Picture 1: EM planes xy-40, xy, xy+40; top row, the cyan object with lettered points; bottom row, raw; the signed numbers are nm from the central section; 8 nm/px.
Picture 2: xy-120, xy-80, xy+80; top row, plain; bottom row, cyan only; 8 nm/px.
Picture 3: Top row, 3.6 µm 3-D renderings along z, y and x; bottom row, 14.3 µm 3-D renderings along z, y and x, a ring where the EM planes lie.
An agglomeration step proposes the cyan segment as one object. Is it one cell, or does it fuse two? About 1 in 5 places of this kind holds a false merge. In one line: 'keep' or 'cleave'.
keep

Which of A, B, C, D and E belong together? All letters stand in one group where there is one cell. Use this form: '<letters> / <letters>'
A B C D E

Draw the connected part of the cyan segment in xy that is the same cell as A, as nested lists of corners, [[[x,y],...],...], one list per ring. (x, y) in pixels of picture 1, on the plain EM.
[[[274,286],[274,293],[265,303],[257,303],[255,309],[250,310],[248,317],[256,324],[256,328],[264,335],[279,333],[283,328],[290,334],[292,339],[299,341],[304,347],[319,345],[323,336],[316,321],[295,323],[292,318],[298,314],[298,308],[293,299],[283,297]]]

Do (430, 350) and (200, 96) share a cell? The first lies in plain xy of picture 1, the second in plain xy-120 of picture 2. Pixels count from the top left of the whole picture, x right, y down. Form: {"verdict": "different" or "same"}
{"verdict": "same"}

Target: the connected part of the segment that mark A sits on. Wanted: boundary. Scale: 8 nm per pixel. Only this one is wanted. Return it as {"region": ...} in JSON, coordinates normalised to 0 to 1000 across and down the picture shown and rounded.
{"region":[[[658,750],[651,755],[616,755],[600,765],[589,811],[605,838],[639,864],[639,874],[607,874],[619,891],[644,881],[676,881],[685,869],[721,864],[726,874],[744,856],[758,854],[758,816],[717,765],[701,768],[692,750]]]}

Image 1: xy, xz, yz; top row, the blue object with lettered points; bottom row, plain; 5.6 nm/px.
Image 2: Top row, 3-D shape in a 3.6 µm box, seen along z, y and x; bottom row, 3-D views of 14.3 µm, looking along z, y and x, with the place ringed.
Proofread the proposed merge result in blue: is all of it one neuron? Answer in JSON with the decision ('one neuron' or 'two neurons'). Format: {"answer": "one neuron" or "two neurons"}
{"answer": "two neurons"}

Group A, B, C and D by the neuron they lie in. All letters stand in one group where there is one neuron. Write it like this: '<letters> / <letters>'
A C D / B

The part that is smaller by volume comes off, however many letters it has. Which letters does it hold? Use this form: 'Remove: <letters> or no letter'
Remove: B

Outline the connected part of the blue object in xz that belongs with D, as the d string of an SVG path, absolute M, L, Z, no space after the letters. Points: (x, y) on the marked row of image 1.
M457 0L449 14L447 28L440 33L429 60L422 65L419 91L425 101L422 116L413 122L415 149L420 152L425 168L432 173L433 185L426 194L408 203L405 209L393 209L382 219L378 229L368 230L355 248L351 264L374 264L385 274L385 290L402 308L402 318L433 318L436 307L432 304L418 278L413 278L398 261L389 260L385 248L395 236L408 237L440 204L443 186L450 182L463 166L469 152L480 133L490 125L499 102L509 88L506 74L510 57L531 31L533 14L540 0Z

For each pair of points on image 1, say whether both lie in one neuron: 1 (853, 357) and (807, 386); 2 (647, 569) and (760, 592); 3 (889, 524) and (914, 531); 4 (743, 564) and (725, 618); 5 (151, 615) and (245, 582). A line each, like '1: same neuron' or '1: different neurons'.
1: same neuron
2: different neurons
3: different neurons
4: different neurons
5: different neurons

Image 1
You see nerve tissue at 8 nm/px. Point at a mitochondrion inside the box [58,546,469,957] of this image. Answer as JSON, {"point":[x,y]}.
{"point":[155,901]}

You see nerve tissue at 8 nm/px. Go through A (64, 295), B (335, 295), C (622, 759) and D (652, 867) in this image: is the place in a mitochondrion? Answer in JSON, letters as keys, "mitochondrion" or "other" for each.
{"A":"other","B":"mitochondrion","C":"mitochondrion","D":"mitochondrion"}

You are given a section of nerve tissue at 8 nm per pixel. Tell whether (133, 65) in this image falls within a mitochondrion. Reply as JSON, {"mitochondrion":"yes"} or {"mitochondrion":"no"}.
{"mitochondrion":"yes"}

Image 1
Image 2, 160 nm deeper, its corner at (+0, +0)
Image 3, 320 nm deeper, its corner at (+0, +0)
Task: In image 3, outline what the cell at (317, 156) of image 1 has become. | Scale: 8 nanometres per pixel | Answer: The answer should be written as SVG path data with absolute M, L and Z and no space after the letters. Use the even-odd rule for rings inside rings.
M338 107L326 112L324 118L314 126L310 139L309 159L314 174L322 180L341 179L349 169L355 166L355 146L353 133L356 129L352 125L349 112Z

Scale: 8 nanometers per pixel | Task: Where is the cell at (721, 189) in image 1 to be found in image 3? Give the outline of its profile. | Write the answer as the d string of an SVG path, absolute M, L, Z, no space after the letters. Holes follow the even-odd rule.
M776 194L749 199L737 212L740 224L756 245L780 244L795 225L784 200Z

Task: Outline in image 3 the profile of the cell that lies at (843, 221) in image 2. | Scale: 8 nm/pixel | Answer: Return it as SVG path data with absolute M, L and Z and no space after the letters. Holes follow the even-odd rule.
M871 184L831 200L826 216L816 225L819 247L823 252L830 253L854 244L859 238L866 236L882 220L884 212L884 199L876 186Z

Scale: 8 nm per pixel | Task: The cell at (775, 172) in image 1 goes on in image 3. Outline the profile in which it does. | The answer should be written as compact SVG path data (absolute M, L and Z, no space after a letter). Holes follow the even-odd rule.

+---+

### What you will do:
Repeat each record exactly. Omit nothing.

### Result of this task:
Picture 1: EM planes xy-40, xy, xy+40; top row, the cyan object with lettered points; bottom row, raw; the signed numbers are nm from the central section; 8 nm/px.
Picture 2: xy-120, xy-80, xy+80; top row, plain; bottom row, cyan only; 8 nm/px.
Picture 3: Top row, 3.6 µm 3-D renderings along z, y and x; bottom row, 14.3 µm 3-D renderings along z, y and x, a ring where the EM planes lie.
An agglomeration step proposes the cyan segment as one object. Is it one cell, or does it fuse two? About 1 in 5 places of this kind holds a false merge. In one line: 'keep' or 'cleave'.
keep

Which of A, B, C, D and E belong together? All letters stand in one group where there is one cell. Use this form: '<letters> / <letters>'
A B C D E

Draw the connected part of the cyan segment in xy that is the same cell as A, as nested lists of corners, [[[x,y],...],...], one list per ring. (x, y) in pixels of picture 1, on the plain EM.
[[[274,286],[274,293],[265,303],[257,303],[255,309],[250,310],[248,317],[256,324],[256,328],[264,335],[279,333],[283,328],[290,334],[292,339],[299,341],[304,347],[319,345],[323,336],[316,321],[295,323],[292,318],[298,314],[298,308],[293,299],[283,297]]]

Do (430, 350) and (200, 96) share a cell? The first lies in plain xy of picture 1, the second in plain xy-120 of picture 2. Pixels count from the top left of the whole picture, x right, y down. Form: {"verdict": "different" or "same"}
{"verdict": "same"}

Target: the connected part of the segment that mark A sits on. Wanted: boundary. Scale: 8 nm per pixel. Only this one is wanted. Return it as {"region": ...} in JSON, coordinates normalised to 0 to 1000 across and down the picture shown and rounded.
{"region":[[[658,750],[651,755],[616,755],[600,765],[589,811],[605,838],[639,864],[639,874],[607,874],[619,891],[644,881],[676,881],[685,869],[721,864],[726,874],[744,856],[758,854],[758,816],[717,765],[701,768],[692,750]]]}

Image 1: xy, xz, yz; top row, the blue object with lettered points; bottom row, plain; 5.6 nm/px.
Image 2: Top row, 3-D shape in a 3.6 µm box, seen along z, y and x; bottom row, 3-D views of 14.3 µm, looking along z, y and x, with the place ringed.
Proofread the proposed merge result in blue: is all of it one neuron? Answer in JSON with the decision ('one neuron' or 'two neurons'). Format: {"answer": "one neuron" or "two neurons"}
{"answer": "two neurons"}

Group A, B, C and D by the neuron they lie in. All letters stand in one group where there is one neuron. Write it like this: '<letters> / <letters>'
A C D / B

The part that is smaller by volume comes off, however many letters it has. Which letters does it hold? Use this form: 'Remove: <letters> or no letter'
Remove: B

Outline the connected part of the blue object in xz that belongs with D, as the d string of an SVG path, absolute M, L, Z, no space after the letters. Points: (x, y) on the marked row of image 1.
M457 0L449 14L447 28L440 33L429 60L422 65L419 91L425 101L422 116L413 122L415 149L420 152L425 168L432 173L433 185L426 194L408 203L405 209L393 209L382 219L378 229L368 230L355 248L351 264L374 264L385 274L385 290L402 308L402 318L433 318L436 307L432 304L418 278L413 278L398 261L389 260L385 248L395 236L408 237L440 204L443 186L450 182L463 166L469 152L480 133L490 125L499 102L509 88L506 74L510 57L531 31L533 14L540 0Z

For each pair of points on image 1, say whether both lie in one neuron: 1 (853, 357) and (807, 386); 2 (647, 569) and (760, 592); 3 (889, 524) and (914, 531); 4 (743, 564) and (725, 618); 5 (151, 615) and (245, 582). A line each, like '1: same neuron' or '1: different neurons'.
1: same neuron
2: different neurons
3: different neurons
4: different neurons
5: different neurons

Image 1
You see nerve tissue at 8 nm/px. Point at a mitochondrion inside the box [58,546,469,957] of this image. Answer as JSON, {"point":[x,y]}.
{"point":[155,901]}

You see nerve tissue at 8 nm/px. Go through A (64, 295), B (335, 295), C (622, 759) and D (652, 867) in this image: is the place in a mitochondrion? Answer in JSON, letters as keys, "mitochondrion" or "other" for each.
{"A":"other","B":"mitochondrion","C":"mitochondrion","D":"mitochondrion"}

You are given a section of nerve tissue at 8 nm per pixel. Tell whether (133, 65) in this image falls within a mitochondrion. Reply as JSON, {"mitochondrion":"yes"} or {"mitochondrion":"no"}.
{"mitochondrion":"yes"}

Image 1
Image 2, 160 nm deeper, its corner at (+0, +0)
Image 3, 320 nm deeper, its corner at (+0, +0)
Task: In image 3, outline what the cell at (317, 156) of image 1 has become. | Scale: 8 nanometres per pixel | Answer: The answer should be written as SVG path data with absolute M, L and Z and no space after the letters. Use the even-odd rule for rings inside rings.
M338 107L326 112L324 118L314 126L310 139L309 159L314 174L322 180L341 179L349 169L355 166L355 146L353 133L356 129L352 125L349 112Z

Scale: 8 nanometers per pixel | Task: Where is the cell at (721, 189) in image 1 to be found in image 3? Give the outline of its profile. | Write the answer as the d string of an SVG path, absolute M, L, Z, no space after the letters. Holes follow the even-odd rule.
M776 194L749 199L737 212L740 224L756 245L780 244L795 225L784 200Z

Task: Outline in image 3 the profile of the cell that lies at (843, 221) in image 2. | Scale: 8 nm/pixel | Answer: Return it as SVG path data with absolute M, L and Z and no space after the letters. Holes follow the even-odd rule.
M871 184L831 200L826 216L816 225L819 247L823 252L830 253L854 244L859 238L866 236L882 220L884 212L884 199L876 186Z

Scale: 8 nm per pixel | Task: The cell at (775, 172) in image 1 goes on in image 3. Outline the profile in which it does. | The answer should be written as compact SVG path data (absolute M, L and Z, no space after a letter). Holes follow the even-odd rule.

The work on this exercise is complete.